↓

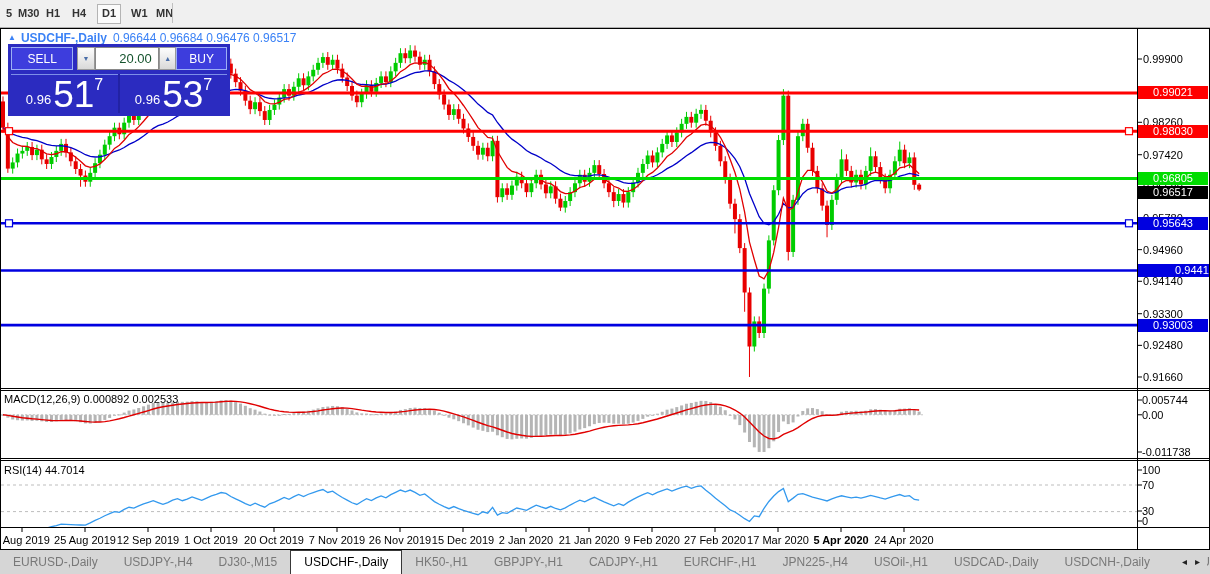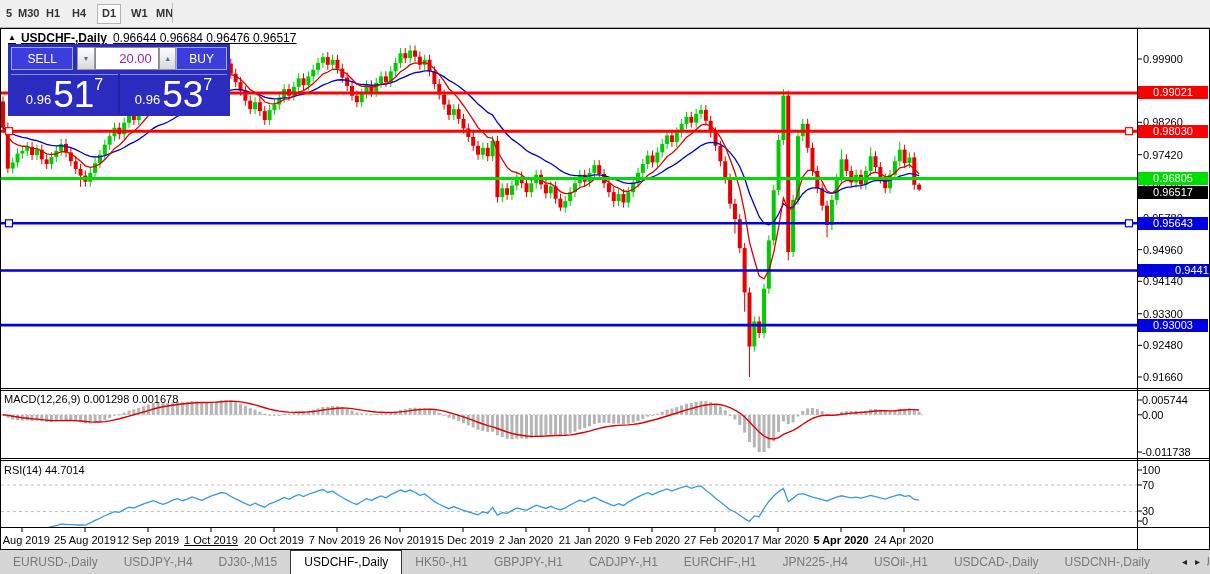--- a/index.html
+++ b/index.html
@@ -10,41 +10,41 @@
            border-bottom:1px solid #b0b0b0;z-index:5;}
   .tf{position:absolute;top:4px;height:18px;line-height:18px;font-size:11px;font-weight:bold;
       color:#333;padding:0 4px;cursor:default;}
   .tf.active{background:#fbfbfb;border:1px solid #b4b4b4;line-height:16px;}
   .tbsep{position:absolute;top:3px;width:1px;height:20px;background:#c0c0c0;}
   
   #winborder{position:absolute;left:0;top:28px;width:1210px;height:522px;border:1px solid #000;
              box-sizing:border-box;z-index:6;pointer-events:none;}
   #chartsvg{position:absolute;left:0;top:0;z-index:1;}
   .overlay{position:absolute;z-index:3;}
-  #title{left:8px;top:31px;font-size:12px;color:#000000;white-space:nowrap;text-decoration:underline;}
+  #title{left:8px;top:31px;font-size:12px;color:#3b82f6;white-space:nowrap;}
   #title .tri{font-size:8px;vertical-align:2px;margin-right:5px;}
   #title .sym{font-weight:bold;margin-right:6px;}
   .axlbl{position:absolute;left:1143px;font-size:11px;color:#000;line-height:12px;z-index:3;}
   .sublbl{position:absolute;left:1142px;font-size:11px;color:#000;line-height:12px;z-index:3;}
   .tag{position:absolute;left:1138px;width:70px;height:13px;line-height:13px;text-align:center;
        font-size:11px;color:#fff;z-index:4;}
   .datelbl{position:absolute;top:534px;font-size:11px;color:#000;white-space:nowrap;z-index:3;}
   .indlbl{position:absolute;font-size:11px;color:#000;z-index:3;white-space:nowrap;}
   
   #tpanel{position:absolute;left:8px;top:44px;width:222px;height:72px;background:#2b2bc0;
           z-index:4;box-sizing:border-box;padding:3px;}
   #tprow1{display:flex;height:23px;border-radius:11px;}
   .tpbtn{background:#3d3ddd;border:1px solid #9db0f5;color:#fff;font-size:12px;
          font-family:inherit;height:23px;line-height:20px;text-align:center;padding:0;cursor:pointer;}
   #sellbtn{width:64px;margin-right:4px;}
   #buybtn{width:52px;}
   .spin{width:18px;height:23px;background:linear-gradient(#fdfdfd,#d9d9d9);border:1px solid #999;
         color:#4a6ea9;font-size:7px;line-height:21px;text-align:center;box-sizing:border-box;cursor:pointer;}
   #vol{width:64px;height:23px;border:1px solid #888;box-sizing:border-box;font-size:13px;
-       font-family:inherit;text-align:right;padding:0 6px 0 0;color:#a21caf;}
+       font-family:inherit;text-align:right;padding:0 6px 0 0;color:#14532d;}
   #tprow2{display:flex;margin-top:4px;height:39px;}
   .pcell{flex:1;border-top:1px solid #7d8fe8;display:flex;justify-content:center;color:#fff;}
   .pcell .pre{font-size:13px;align-self:flex-end;margin:0 2px 6px 0;}
   .pcell .big{font-size:37px;line-height:39px;}
   .pcell .sup{font-size:16px;margin-top:1px;}
   #pceldiv{width:2px;background:#2222a4;}
   
   #tabbar{position:absolute;left:0;top:550px;width:1210px;height:24px;background:#d6d6d6;z-index:5;
           display:flex;align-items:stretch;overflow:hidden;}
   .tab{font-size:12px;color:#787878;padding:0 13px;line-height:24px;white-space:nowrap;cursor:pointer;}
@@ -741,21 +741,21 @@
       </div>
       <div id="pceldiv"></div>
       <div class="pcell">
         <span class="pre">0.96</span>
         <span class="big">53</span>
         <span class="sup">7</span>
       </div>
     </div>
   </div>
 
-  <div class="indlbl" style="left:4px;top:393px;">MACD(12,26,9) 0.001298 0.001678</div>
+  <div class="indlbl" style="left:4px;top:393px;">MACD(12,26,9) 0.000892 0.002533</div>
   <div class="indlbl" style="left:4px;top:464px;">RSI(14) 44.7014</div>
 
   <div id="labels">
       <div class="axlbl" style="top: 53px;">0.99900</div>
       <div class="axlbl" style="top: 84.6456px;">0.99080</div>
       <div class="axlbl" style="top: 116.291px;">0.98260</div>
       <div class="axlbl" style="top: 148.709px;">0.97420</div>
       <div class="axlbl" style="top: 181.126px;">0.96580</div>
       <div class="axlbl" style="top: 212px;">0.95780</div>
       <div class="axlbl" style="top: 243.645px;">0.94960</div>
@@ -773,21 +773,21 @@
       <div class="sublbl" style="top: 394px;">0.005744</div>
       <div class="sublbl" style="top: 408.791px;">0.00</div>
       <div class="sublbl" style="top: 446px;">-0.011738</div>
       <div class="sublbl" style="top: 464px;">100</div>
       <div class="sublbl" style="top: 479px;">70</div>
       <div class="sublbl" style="top: 505px;">30</div>
       <div class="sublbl" style="top: 515px;">0</div>
       <div class="datelbl" style="left: 22px; transform: translateX(-50%);">6 Aug 2019</div>
       <div class="datelbl" style="left: 85px; transform: translateX(-50%);">25 Aug 2019</div>
       <div class="datelbl" style="left: 148px; transform: translateX(-50%);">12 Sep 2019</div>
-      <div class="datelbl" style="left: 211px; transform: translateX(-50%); text-decoration: underline;">1 Oct 2019</div>
+      <div class="datelbl" style="left: 211px; transform: translateX(-50%);">1 Oct 2019</div>
       <div class="datelbl" style="left: 274px; transform: translateX(-50%);">20 Oct 2019</div>
       <div class="datelbl" style="left: 337px; transform: translateX(-50%);">7 Nov 2019</div>
       <div class="datelbl" style="left: 400px; transform: translateX(-50%);">26 Nov 2019</div>
       <div class="datelbl" style="left: 463px; transform: translateX(-50%);">15 Dec 2019</div>
       <div class="datelbl" style="left: 526px; transform: translateX(-50%);">2 Jan 2020</div>
       <div class="datelbl" style="left: 589px; transform: translateX(-50%);">21 Jan 2020</div>
       <div class="datelbl" style="left: 652px; transform: translateX(-50%);">9 Feb 2020</div>
       <div class="datelbl" style="left: 715px; transform: translateX(-50%);">27 Feb 2020</div>
       <div class="datelbl" style="left: 778px; transform: translateX(-50%);">17 Mar 2020</div>
       <div class="datelbl" style="left: 841px; transform: translateX(-50%); font-weight: bold;">5 Apr 2020</div>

↑

▶ [Problem to solve] Reproduce every line from the preceding data in which the word "decoration" can be found.

▶ [Answer for this exercise]
-  #title{left:8px;top:31px;font-size:12px;color:#000000;white-space:nowrap;text-decoration:underline;}
-      <div class="datelbl" style="left: 211px; transform: translateX(-50%); text-decoration: underline;">1 Oct 2019</div>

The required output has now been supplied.